**Prompt**. Copy out exactly the lines from the line containing "1м, 25W, білий" to the end of the listing.
----------
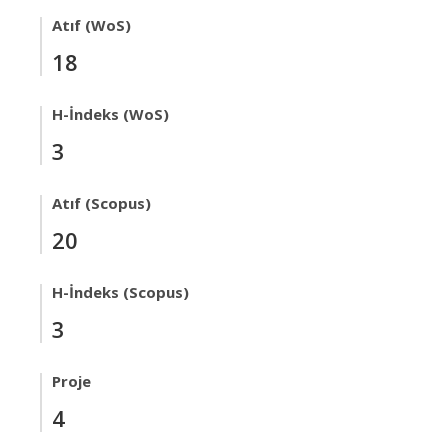
Atıf (WoS)
18
H-İndeks (WoS)
3
Atıf (Scopus)
20
H-İndeks (Scopus)
3
Proje
4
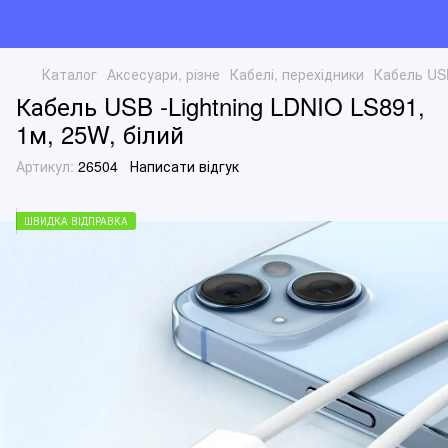
Каталог
Аксесуари, різне
Кабелі, перехідники
Кабель USB
Кабель USB -Lightning LDNIO LS891,
1м, 25W, білий
Артикул:
26504
Написати відгук
ШВИДКА ВІДПРАВКА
----------
**Task result**.
1м, 25W, білий
Артикул:
26504
Написати відгук
ШВИДКА ВІДПРАВКА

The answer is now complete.